▶ What is being asked: Scan the entries below. List each line with "scroll".

*** Records supplied Section Begins ***

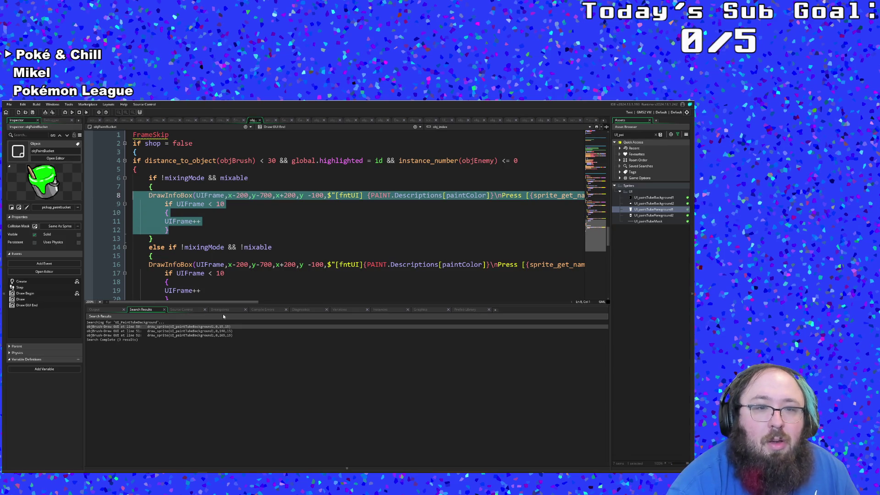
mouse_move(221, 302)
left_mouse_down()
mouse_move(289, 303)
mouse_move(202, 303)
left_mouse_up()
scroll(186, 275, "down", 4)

*** Records supplied Section Ends ***
*** Records supplied Section Begins ***

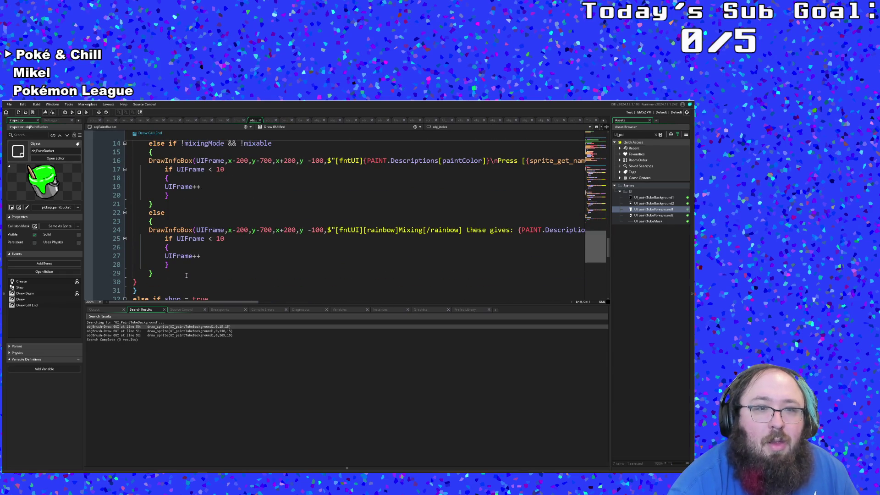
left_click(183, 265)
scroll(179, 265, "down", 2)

*** Records supplied Section Ends ***

▶ Finished task:
scroll(186, 275, "down", 4)
scroll(179, 265, "down", 2)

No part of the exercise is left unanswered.